▶ PROBLEM DETAILS
Extend the article on the Gujarat carnage under international law, starting after its last sentence.

▶ EXTRACTED TEXT

# # # # #

If this yardstick were to be applied to the Gujarat carnage, it appears that all the three requirements are satisfied. There is no doubt that the attacks on minorities were widespread. The use of cranes, shovels and trucks to demolish walls of the Muslim houses and shops, and the recent house checks in the guise of census data collection to identify targets indicate that the attacks were not spontaneous, but were systematic and planned. The attacks were directed against a civilian population. It involved direct attacks on the civilians by agents of the state, as well as a deliberate failure of the State Government to take action against the perpetrators, aimed at encouraging such an attack.
In addition, the attacks are undoubtedly genocidal in nature, as they are aimed at the destruction of lives and property of a certain group of people on religious grounds. The Gujarat attacks cover the first two of the five prohibited acts stated in the definition of genocide under the ICC statute.
The intention to destroy, in whole or in part, a religious group would also satisfy the definition of genocide stated in the ICC statute.
It is apt here to mention that the Indian Government ratified in August 1959 the U.N. Convention on the Prevention and Punishment of the Crime of Genocide, 1948 (which contains a similar definition of genocide). It is therefore additionally duty-bound to prosecute and punish the offenders, irrespective of their position. Further, it is rather ironic that not too long ago, experts from the Ministry of Law helped the Cambodian Government draft a law on crimes against humanity and genocide (to facilitate the trial of Khmer Rouge leaders), while being complacent of the adequacy of the Indian legal machinery in responding to similar crimes. This is a case of preaching what we do not practice.
The utter failure of the state law and order machinery in protecting the victims from further violations and taking prompt action against the perpetrators illustrate the fact that our legal machinery is not as efficient as we boast of. It also reminds us of the need for an effective, permanent and impartial international machinery to be brought into action in situations where a prompt and proper prosecution through the national legal system seems impossible.
At present, India has not ratified the treaty establishing the ICC. The ICC would have only prospective jurisdiction-that is, deal with crimes that are committed after a country ratifies it. Therefore, sadly, the perpetrators of the Gujarat carnage, as in the case of those of the communal riots in Mumbai in the last decade, would never be tried by the ICC. However, the exercise undertaken in this article is not without purpose. It is to illustrate the gravity of the crimes committed in Gujarat from the standpoint of international law, and further to highlight the potential that exists for using an international mechanism to terminate a culture of impunity within the country.

# # # # #

▶ DATA EXCERPTS
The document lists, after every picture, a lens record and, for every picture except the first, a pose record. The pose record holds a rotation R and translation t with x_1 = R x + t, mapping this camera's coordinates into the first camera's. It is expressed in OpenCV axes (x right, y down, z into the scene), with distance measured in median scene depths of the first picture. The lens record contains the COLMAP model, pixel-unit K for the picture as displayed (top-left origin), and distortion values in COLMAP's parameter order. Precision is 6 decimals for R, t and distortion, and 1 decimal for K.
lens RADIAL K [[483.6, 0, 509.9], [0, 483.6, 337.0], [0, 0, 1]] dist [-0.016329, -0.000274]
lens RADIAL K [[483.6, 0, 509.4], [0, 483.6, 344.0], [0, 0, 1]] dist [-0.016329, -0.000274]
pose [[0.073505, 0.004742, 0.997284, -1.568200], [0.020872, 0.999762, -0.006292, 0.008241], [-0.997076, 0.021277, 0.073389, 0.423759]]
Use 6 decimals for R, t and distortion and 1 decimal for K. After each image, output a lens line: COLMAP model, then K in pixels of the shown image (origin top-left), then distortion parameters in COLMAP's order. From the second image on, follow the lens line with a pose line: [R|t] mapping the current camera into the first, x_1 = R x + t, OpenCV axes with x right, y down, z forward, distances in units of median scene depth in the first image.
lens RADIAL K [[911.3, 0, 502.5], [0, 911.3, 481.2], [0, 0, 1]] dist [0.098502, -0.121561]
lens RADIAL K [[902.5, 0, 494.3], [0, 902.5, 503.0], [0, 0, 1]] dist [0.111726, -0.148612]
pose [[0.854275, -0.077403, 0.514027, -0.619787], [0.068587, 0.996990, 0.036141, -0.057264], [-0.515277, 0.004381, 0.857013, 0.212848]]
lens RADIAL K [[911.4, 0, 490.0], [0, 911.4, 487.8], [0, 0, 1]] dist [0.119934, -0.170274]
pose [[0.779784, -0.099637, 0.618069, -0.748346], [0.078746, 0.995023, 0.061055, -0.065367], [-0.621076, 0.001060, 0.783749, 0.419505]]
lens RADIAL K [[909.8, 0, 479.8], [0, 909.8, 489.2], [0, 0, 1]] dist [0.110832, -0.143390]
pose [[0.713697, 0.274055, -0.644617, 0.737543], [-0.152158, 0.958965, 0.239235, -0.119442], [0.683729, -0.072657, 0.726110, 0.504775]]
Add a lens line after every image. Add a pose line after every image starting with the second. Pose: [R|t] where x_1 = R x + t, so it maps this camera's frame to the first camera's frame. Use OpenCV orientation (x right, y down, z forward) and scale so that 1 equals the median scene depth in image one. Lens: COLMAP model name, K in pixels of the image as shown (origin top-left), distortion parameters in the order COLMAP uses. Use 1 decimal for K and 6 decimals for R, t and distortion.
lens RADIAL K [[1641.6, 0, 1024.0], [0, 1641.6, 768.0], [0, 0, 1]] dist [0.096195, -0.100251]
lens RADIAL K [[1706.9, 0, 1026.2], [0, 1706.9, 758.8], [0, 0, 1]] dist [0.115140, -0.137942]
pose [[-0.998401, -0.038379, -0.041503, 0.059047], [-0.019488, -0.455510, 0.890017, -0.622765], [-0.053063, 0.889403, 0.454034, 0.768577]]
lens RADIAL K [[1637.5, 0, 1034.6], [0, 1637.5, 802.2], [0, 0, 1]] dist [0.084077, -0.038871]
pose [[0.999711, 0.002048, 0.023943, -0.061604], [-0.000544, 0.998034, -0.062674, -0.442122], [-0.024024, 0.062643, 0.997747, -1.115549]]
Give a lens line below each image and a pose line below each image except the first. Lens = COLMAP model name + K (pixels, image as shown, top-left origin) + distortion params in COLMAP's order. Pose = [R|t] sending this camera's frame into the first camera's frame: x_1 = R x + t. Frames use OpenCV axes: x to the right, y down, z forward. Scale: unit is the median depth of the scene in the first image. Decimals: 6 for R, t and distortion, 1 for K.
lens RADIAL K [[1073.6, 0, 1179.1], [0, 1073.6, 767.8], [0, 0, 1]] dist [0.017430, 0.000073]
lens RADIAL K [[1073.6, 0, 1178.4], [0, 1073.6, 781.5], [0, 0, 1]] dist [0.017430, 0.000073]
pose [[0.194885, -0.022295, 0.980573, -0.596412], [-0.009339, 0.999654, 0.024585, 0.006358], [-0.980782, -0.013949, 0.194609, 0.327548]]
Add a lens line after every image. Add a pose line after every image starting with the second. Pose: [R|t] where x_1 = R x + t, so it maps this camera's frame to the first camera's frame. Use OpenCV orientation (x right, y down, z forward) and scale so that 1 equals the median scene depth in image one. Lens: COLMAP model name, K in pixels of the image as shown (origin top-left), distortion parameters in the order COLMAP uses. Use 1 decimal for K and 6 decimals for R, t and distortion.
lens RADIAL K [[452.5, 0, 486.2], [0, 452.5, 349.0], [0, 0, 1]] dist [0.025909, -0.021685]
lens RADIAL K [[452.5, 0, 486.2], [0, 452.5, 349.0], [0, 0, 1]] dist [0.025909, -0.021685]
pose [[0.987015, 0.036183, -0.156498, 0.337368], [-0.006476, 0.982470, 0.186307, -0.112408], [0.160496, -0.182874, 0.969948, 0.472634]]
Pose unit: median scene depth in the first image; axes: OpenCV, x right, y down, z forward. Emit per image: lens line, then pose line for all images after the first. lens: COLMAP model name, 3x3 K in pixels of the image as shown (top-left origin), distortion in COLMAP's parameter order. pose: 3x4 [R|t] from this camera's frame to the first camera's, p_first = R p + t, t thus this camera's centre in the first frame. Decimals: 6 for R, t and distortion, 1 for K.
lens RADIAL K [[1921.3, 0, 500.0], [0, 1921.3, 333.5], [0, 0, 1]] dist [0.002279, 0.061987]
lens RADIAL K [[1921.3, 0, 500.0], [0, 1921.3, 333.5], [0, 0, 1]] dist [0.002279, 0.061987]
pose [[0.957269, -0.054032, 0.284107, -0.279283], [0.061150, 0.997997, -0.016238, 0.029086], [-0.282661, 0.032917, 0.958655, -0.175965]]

# # # # #

▶ WRITTEN ANSWER
It would be desirable for the Indian Government to review its reluctance over acceding to the treaty creating the ICC. If our human rights record is good, and our legal machinery foolproof, we have nothing to fear from the ICC. But if we are afraid that our dirty linen may be washed in public, it is time we ensure that our laundry system becomes sound.
The 1984 anti Sikh pogroms was a clear case of state complicity. Various reports have made it clear that it was acts of omission and commission at the very top which resulted in the death of over 1000 Sikhs , rape of Sikh women and the destruction of property belonging to Sikhs. While the Reports are horrifying in their description of the kinds of brutalities inflicted on the Sikh community, what underlies its message is that the ‘guilty’ remain those at the helm of the state. Responsibility flows downwards from the then Home Minister PV Narasimha Rao to the police officers who either choose to do nothing or actively aided the criminal elements.
With respect to the Babri Masjid demolition its quite clear that it would never have happened if the State government was not criminally complicit in allowing the mob to assemble there on December 6, 1992 and proceed to destroy the Babri Masjid unhindered. Similarly the demolition could have been prevented by the Centre which choose to stand by and do nothing inspite of adequate warning of the proposed demolition.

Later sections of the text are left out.